Integrated public art
At the meeting, Tom Drugan of Haddad|Drugan, a Seattle-based studio selected to design the integrated art for the deck, presented three options for integrated public art for the parking deck.
Most of the council members favored having a pixelated image of trees that mimic the surrounding nature of the future Downtown Park on the north side of the building. This facade would have openings in it that could be lit internally at night, giving the parking deck a firefly effect.
“I think it takes a huge facade of the deck and really does something spectacular with it,” councilman Don Frantz said. “I love the fact that it blends into the park and uses brick as a major component.”
There was little support for a perforated metal tree with LED words shooting out from its branches on the northwestern corner of the parking deck. Others, including councilman Ed Yerha, liked a three-dimensional textured brick tree on the southwestern corner of the deck, but some disagreed.
“It looks like Minecraft to me,” councilwoman Jennifer Robinson said. “It doesn’t have enough movement. It’s not as sophisticated looking as option A.”

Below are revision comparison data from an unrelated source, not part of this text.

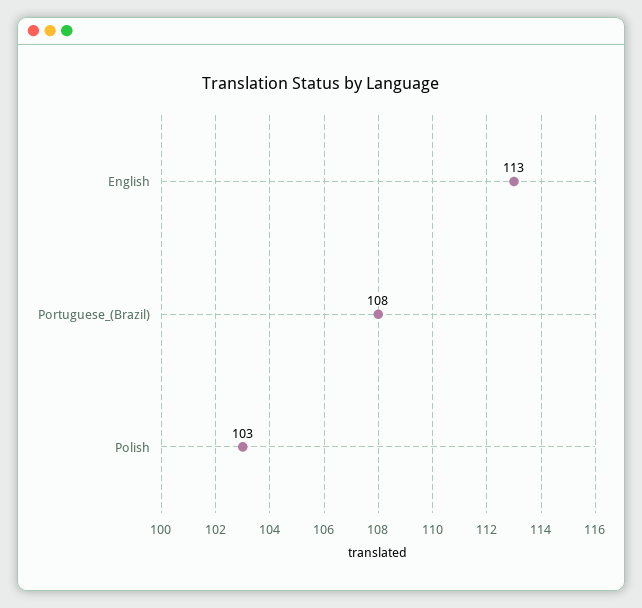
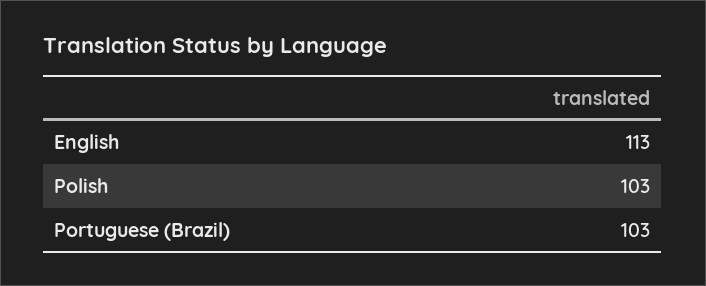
  {
    "English": 113,
-   "Portuguese_(Brazil)": 108,
+   "Portuguese_(Brazil)": 103,
    "Polish": 103
  }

While there was a consensus on what the parking deck should look like, there was some debate about how the library should look, based on concepts presented by county representatives.
The 22,000- to 25,000-square-foot Cary library will be two floors plus a basement. As a regional library, it would offer additional programming, a large multipurpose room and an increased volume of books.
In the past, council members have expressed a desire for an iconic brick structure with large windows overlooking Downtown Park that complements the park and nearby Cary Arts Center.
Concept plans presented last week showed a front facade that is made up of a majority of glass with some brick. The plans vary on where the majority of the brick is located, including one plan with an asymmetrical brick wall with smaller windows.
“I love how you have the glass and the big view of the arts center on one side and the glass and the big view of the park on the other side,” Frantz said. “I think the brick in the middle does a little bit to break it up so it isn’t just one massive wall of glass or a massive wall of brick. I think it’s got character. I think it would work well.”
While some liked how the brick wall to the right of the front door breaks up an entirely glass facade, others didn’t like the concept’s asymmetrical look.
“To me, all three have too much glass,” Yerha said. “This one has more brick but it’s all in one place, sort of off the center. I’d like to see something more symmetrical.”
The council also leaned toward adding restrooms, a lobby and shell space for a future occupant in the library’s basement for up to $600,000. These restrooms could be accessed by visitors of the performance space at the future Downtown Park.